▶ [WORK INSTRUCTIONS]:
Your task is to print all of the entries exactly, though the pictures should not be included.

▶ [Collected data entries]:
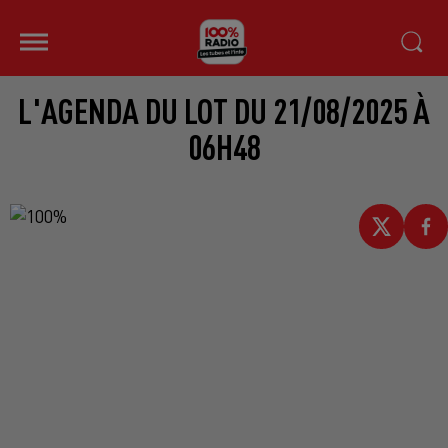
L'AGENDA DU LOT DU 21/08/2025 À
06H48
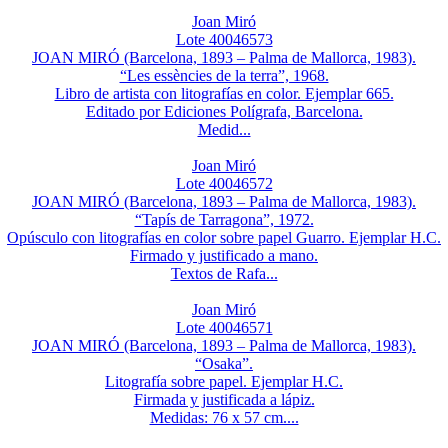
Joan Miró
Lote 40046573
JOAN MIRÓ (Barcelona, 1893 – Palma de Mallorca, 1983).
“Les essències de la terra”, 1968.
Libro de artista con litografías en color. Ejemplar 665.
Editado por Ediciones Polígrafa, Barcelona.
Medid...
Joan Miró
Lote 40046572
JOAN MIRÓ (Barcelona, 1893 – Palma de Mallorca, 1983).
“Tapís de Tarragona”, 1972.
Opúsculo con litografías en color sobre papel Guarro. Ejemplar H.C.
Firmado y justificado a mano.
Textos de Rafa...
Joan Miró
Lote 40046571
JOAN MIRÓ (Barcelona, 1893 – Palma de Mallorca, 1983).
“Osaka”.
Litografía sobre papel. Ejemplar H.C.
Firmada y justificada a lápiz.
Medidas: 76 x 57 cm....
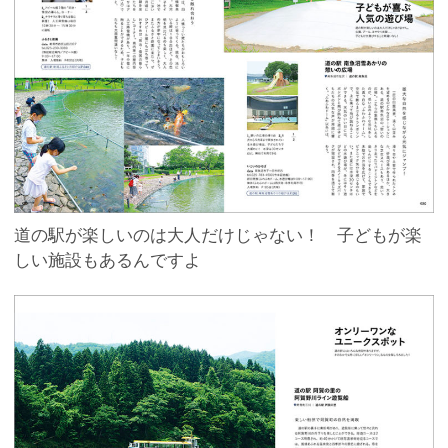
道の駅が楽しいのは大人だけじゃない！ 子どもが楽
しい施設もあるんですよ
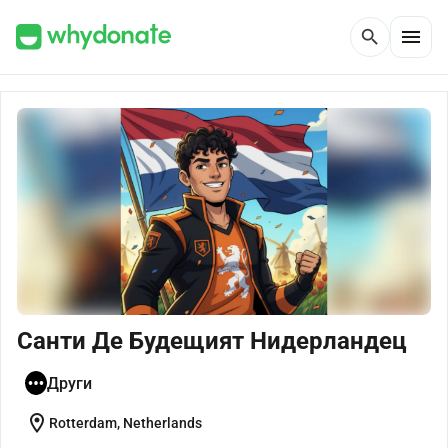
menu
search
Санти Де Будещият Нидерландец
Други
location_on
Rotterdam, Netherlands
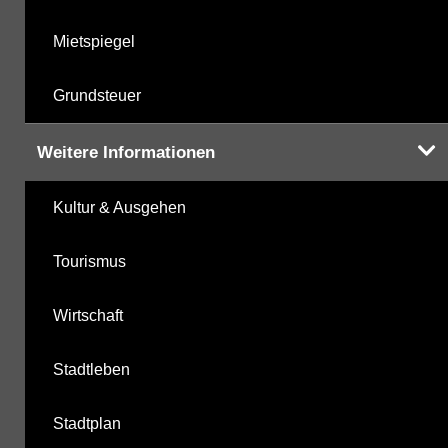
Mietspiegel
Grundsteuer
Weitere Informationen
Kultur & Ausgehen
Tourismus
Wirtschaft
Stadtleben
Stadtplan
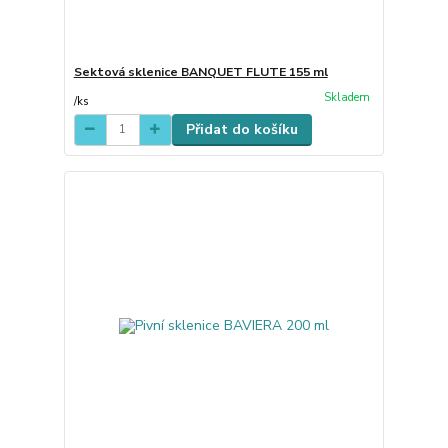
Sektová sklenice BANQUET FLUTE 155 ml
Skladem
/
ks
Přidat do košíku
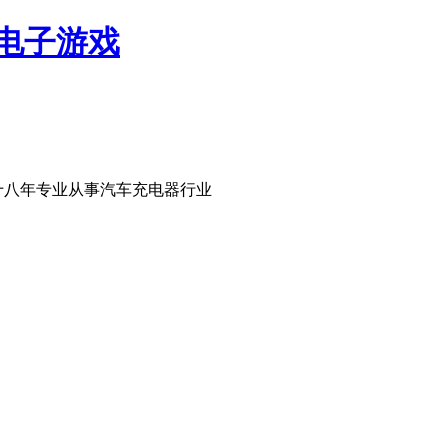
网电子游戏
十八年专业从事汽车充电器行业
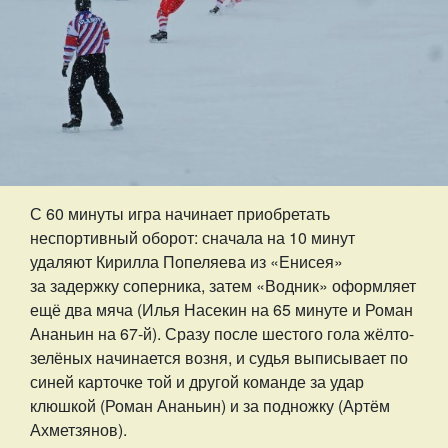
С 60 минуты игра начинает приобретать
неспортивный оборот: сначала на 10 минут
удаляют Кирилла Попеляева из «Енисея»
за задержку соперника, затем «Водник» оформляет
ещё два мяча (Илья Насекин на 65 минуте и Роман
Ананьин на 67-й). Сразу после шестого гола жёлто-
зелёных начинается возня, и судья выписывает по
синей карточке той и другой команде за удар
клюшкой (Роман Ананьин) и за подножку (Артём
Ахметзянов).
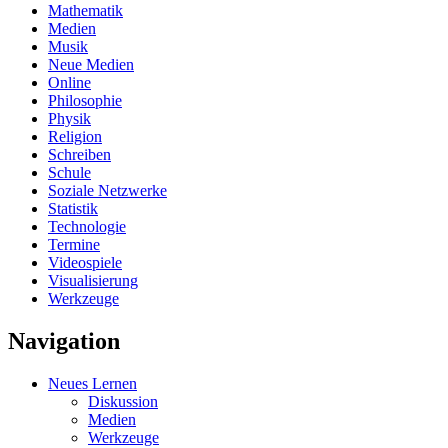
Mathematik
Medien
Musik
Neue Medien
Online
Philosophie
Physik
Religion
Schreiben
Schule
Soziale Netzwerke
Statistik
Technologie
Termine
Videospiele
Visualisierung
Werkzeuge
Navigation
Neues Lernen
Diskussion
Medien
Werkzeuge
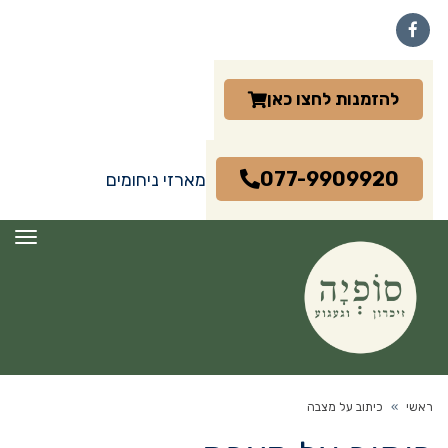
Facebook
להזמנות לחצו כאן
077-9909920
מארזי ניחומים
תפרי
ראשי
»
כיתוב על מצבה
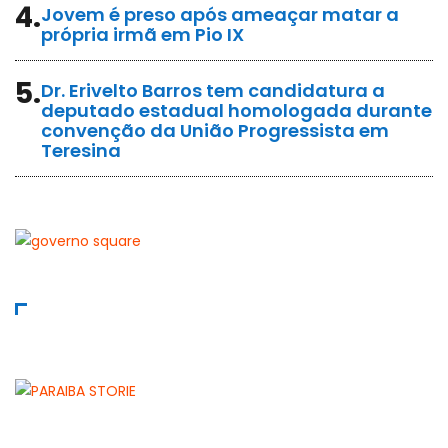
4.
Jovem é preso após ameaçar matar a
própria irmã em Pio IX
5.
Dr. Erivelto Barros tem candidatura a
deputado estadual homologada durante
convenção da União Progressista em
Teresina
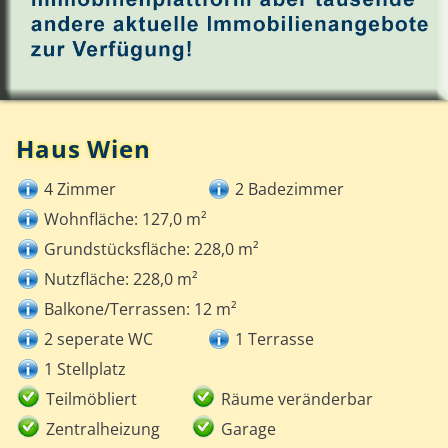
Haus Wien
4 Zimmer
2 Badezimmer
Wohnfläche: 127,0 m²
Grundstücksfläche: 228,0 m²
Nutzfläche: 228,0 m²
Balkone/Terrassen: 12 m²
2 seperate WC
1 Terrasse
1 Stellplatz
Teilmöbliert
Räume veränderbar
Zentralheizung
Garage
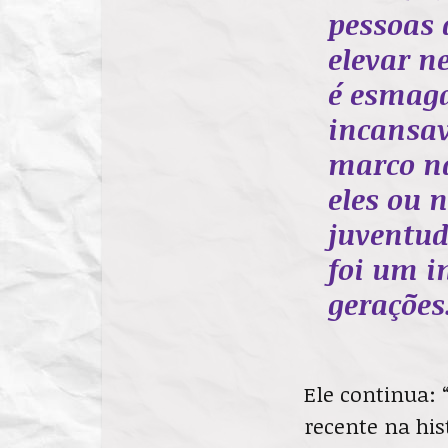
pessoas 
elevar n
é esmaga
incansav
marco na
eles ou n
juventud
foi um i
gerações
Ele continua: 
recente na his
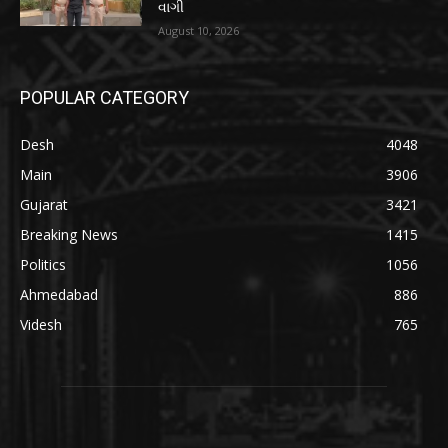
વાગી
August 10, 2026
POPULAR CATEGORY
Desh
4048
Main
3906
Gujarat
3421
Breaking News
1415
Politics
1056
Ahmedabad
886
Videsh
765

▶ [TASK RESPONSE]:
L'AGENDA DU LOT DU 21/08/2025 À
06H48
Joan Miró
Lote 40046573
JOAN MIRÓ (Barcelona, 1893 – Palma de Mallorca, 1983).
“Les essències de la terra”, 1968.
Libro de artista con litografías en color. Ejemplar 665.
Editado por Ediciones Polígrafa, Barcelona.
Medid...
Joan Miró
Lote 40046572
JOAN MIRÓ (Barcelona, 1893 – Palma de Mallorca, 1983).
“Tapís de Tarragona”, 1972.
Opúsculo con litografías en color sobre papel Guarro. Ejemplar H.C.
Firmado y justificado a mano.
Textos de Rafa...
Joan Miró
Lote 40046571
JOAN MIRÓ (Barcelona, 1893 – Palma de Mallorca, 1983).
“Osaka”.
Litografía sobre papel. Ejemplar H.C.
Firmada y justificada a lápiz.
Medidas: 76 x 57 cm....
道の駅が楽しいのは大人だけじゃない！ 子どもが楽
しい施設もあるんですよ
menu
search
Санти Де Будещият Нидерландец
Други
location_on
Rotterdam, Netherlands
Mietspiegel
Grundsteuer
Weitere Informationen
Kultur & Ausgehen
Tourismus
Wirtschaft
Stadtleben
Stadtplan
Sektová sklenice BANQUET FLUTE 155 ml
Skladem
/
ks
Přidat do košíku
网电子游戏
十八年专业从事汽车充电器行业
С 60 минуты игра начинает приобретать
неспортивный оборот: сначала на 10 минут
удаляют Кирилла Попеляева из «Енисея»
за задержку соперника, затем «Водник» оформляет
ещё два мяча (Илья Насекин на 65 минуте и Роман
Ананьин на 67-й). Сразу после шестого гола жёлто-
зелёных начинается возня, и судья выписывает по
синей карточке той и другой команде за удар
клюшкой (Роман Ананьин) и за подножку (Артём
Ахметзянов).
Mathematik
Medien
Musik
Neue Medien
Online
Philosophie
Physik
Religion
Schreiben
Schule
Soziale Netzwerke
Statistik
Technologie
Termine
Videospiele
Visualisierung
Werkzeuge
Navigation
Neues Lernen
Diskussion
Medien
Werkzeuge
Facebook
להזמנות לחצו כאן
077-9909920
מארזי ניחומים
תפרי
ראשי
»
כיתוב על מצבה
4.
Jovem é preso após ameaçar matar a
própria irmã em Pio IX
5.
Dr. Erivelto Barros tem candidatura a
deputado estadual homologada durante
convenção da União Progressista em
Teresina
Haus Wien
4 Zimmer
2 Badezimmer
Wohnfläche: 127,0 m²
Grundstücksfläche: 228,0 m²
Nutzfläche: 228,0 m²
Balkone/Terrassen: 12 m²
2 seperate WC
1 Terrasse
1 Stellplatz
Teilmöbliert
Räume veränderbar
Zentralheizung
Garage
pessoas 
elevar n
é esmaga
incansav
marco na
eles ou n
juventud
foi um i
gerações
Ele continua: 
recente na his
વાગી
August 10, 2026
POPULAR CATEGORY
Desh
4048
Main
3906
Gujarat
3421
Breaking News
1415
Politics
1056
Ahmedabad
886
Videsh
765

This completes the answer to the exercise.